I have a JSF2 project with Spring. It is developed on eclipse with tomcat attached to it. It is pretty straight forward and mostly with default settings.
But, we have a few background threads that look like this:
public class CrawlingServiceImpl implements CrawlingService, InitializingBean{
private final Runnable crawlingRunnable = new Runnable() {
#Override
public void run() {
//...
}
};
public void startCrawling() {
crawlingThread = new Thread(crawlingRunnable);
crawlingThread.start();
}
public void stopCrawling(){
if ( crawlingThread!=null )
crawlingThread.interrupt();
crawlingThread = null;
}
#Override
public void afterPropertiesSet() throws Exception {
startCrawling();
}
public void destroy(){
stopCrawling();
}
}
Here's who's calling the destroy() method:
<bean
id="crawlingService"
class="com.berggi.myjane.service.CrawlingServiceImpl"
autowire="byName"
scope="singleton"
destroy-method="destroy"/>
I know that there is a better way all this to be done. But this is not my code and I don't want to rewrite it.
My problem is the following:
When I change a class (every single time) or when I change an xhtml file (very rarely) the server attempts to reload it, but it fails with the following errors:
INFO: Illegal access: this web application instance has been stopped already. Could not load org.apache.xml.dtm.ref.DTMManagerDefault. The eventual following stack trace is caused by an error thrown for debugging purposes as well as to attempt to terminate the thread which caused the illegal access, and has no functional impact.
java.lang.IllegalStateException
at org.apache.catalina.loader.WebappClassLoader.loadClass(WebappClassLoader.java:1562)
at org.apache.catalina.loader.WebappClassLoader.loadClass(WebappClassLoader.java:1521)
at org.apache.xml.dtm.ObjectFactory.findProviderClass(ObjectFactory.java:508)
...
at package.CrawlingServiceImpl.crawl(CrawlingServiceImpl.java:92)
at package.CrawlingServiceImpl$1.run(CrawlingServiceImpl.java:39)
at java.lang.Thread.run(Thread.java:680)
Note: Check the stacktrace. There are a lot of these exceptions.
Then there are more exceptions for a missing jdbc driver which is absolutely fine.
Any ideas?
are you sure crawlingThread.interrupt(); is killing the running of the Thread.
Without seeing the code of run(). it looks like it probably has a method called crawl and it does 1 of 2 things
1) a loop which expects a boolean variable to stop it running, and some possible sleeps/waits. I see an interupt, but no boolean being set to terminate the threads loop.

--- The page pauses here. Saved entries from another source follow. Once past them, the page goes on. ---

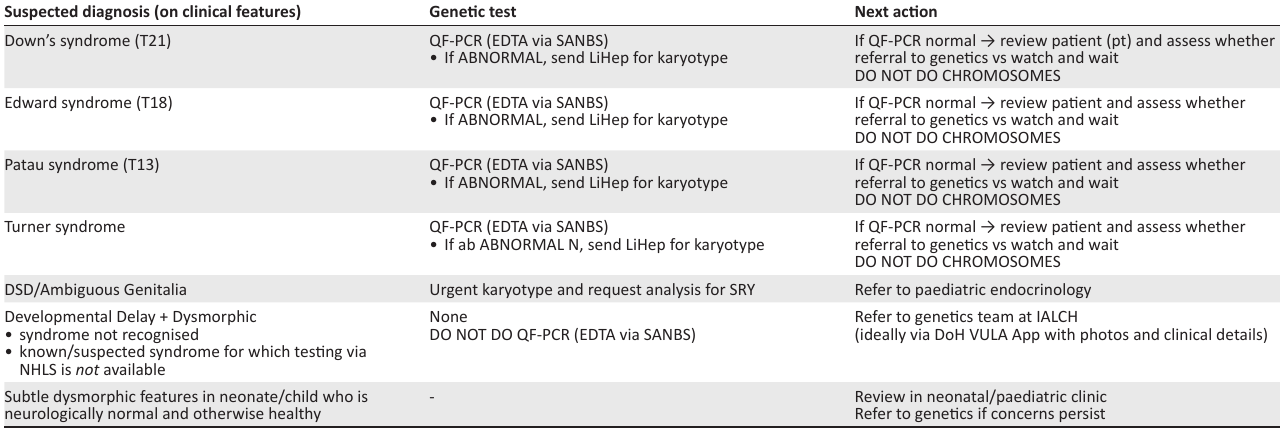
TABLE 1: Order of genetic testing. Suspected diagnosis (on clinical features)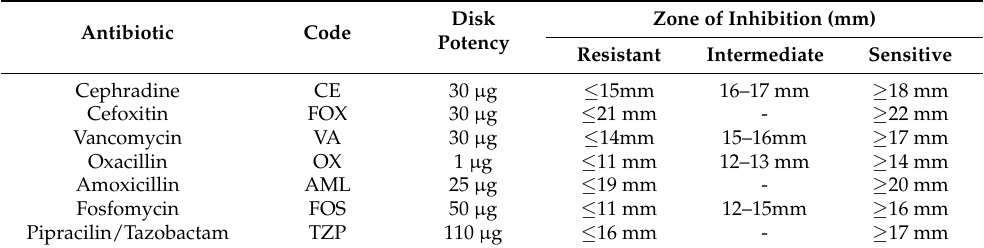
Table 4. Criteria for the analysis of antibiotics sensitivity for S. epidermidis [42,44].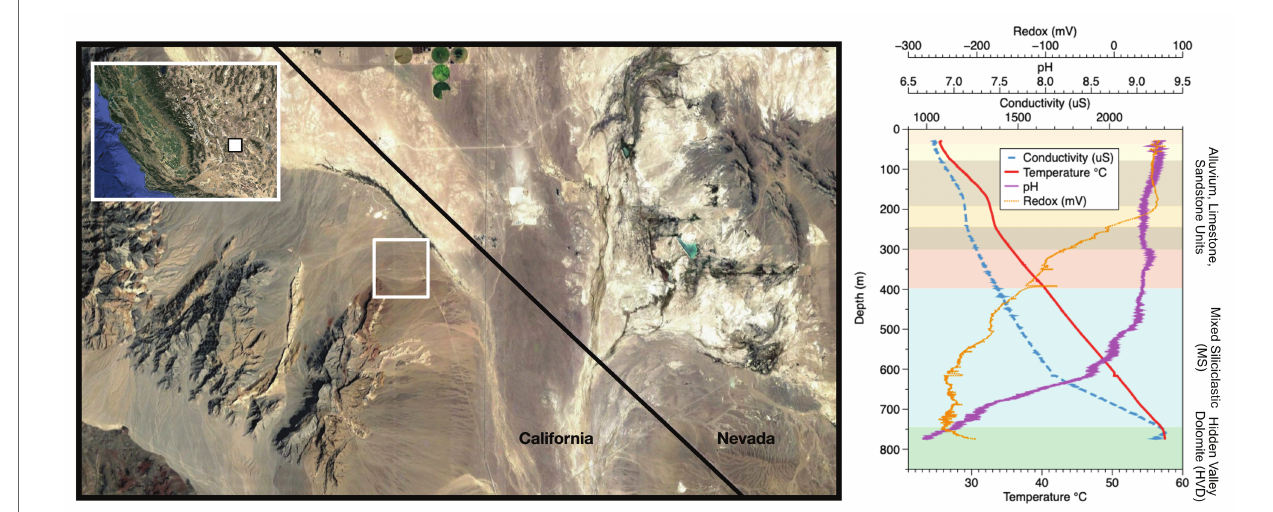
FIGURE 1 | Site location and well profile. (Left) Inyo-BLM 1 is located northeast of Bat Mtn. in the Funeral Mountain Range. Map data: Google, Maxar Technologies. (Right) Geochemical profile of the well overlaid with lithological units as described in Fridrich et al. (2012). The well itself is cased in steel down to 750 m depth, at which point it is open to the Hidden Valley Dolomite (HVD) unit. Geochemical data from the groundwater within the well, which begins at around 28 m depth from surface, are displayed. Although the borehole was originally drilled to 884 m depth, infilling of soft sediments now limits access to approximately 755 m. Map data copyright: attribution of the map data follows Google Earth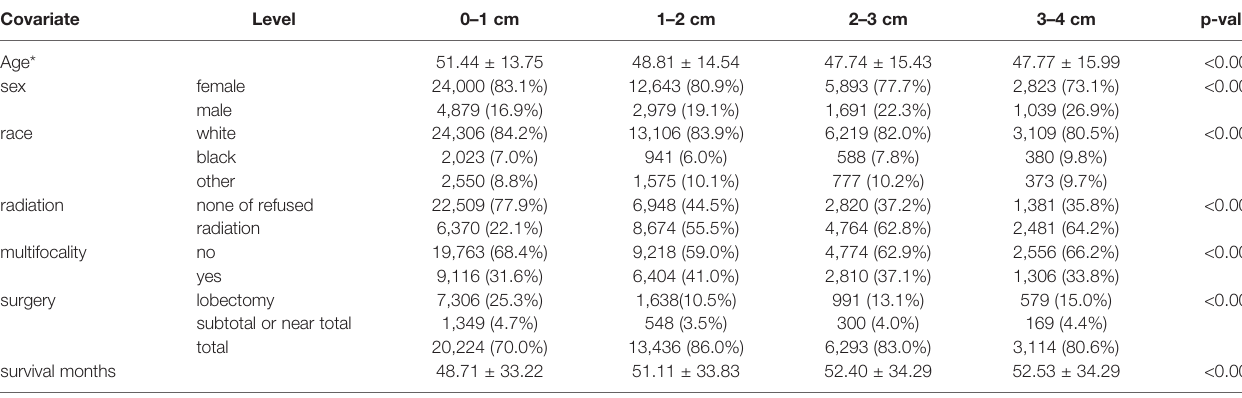
TABLE 1 | Charectaristic for patients with EXE ( − ), N0, M0, tumor size 0 – 4 cm. Covariate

2) it runs once (no loop) and when finished dies - however, I don't see how the interupt will help here.
Assigning the Thread variable to null will not help to kill the thread.
if you want a quick fix, you could try set the thread to a daemon thread to allow it to be terminated.
private final Runnable crawlingRunnable = new Runnable() {
{
setDaemon(true);
}
#Override
public void run() {
//...
}
};
//...
}
But without the code, I'd guess the thread is refusing to die properly due to either issue 1 or 2.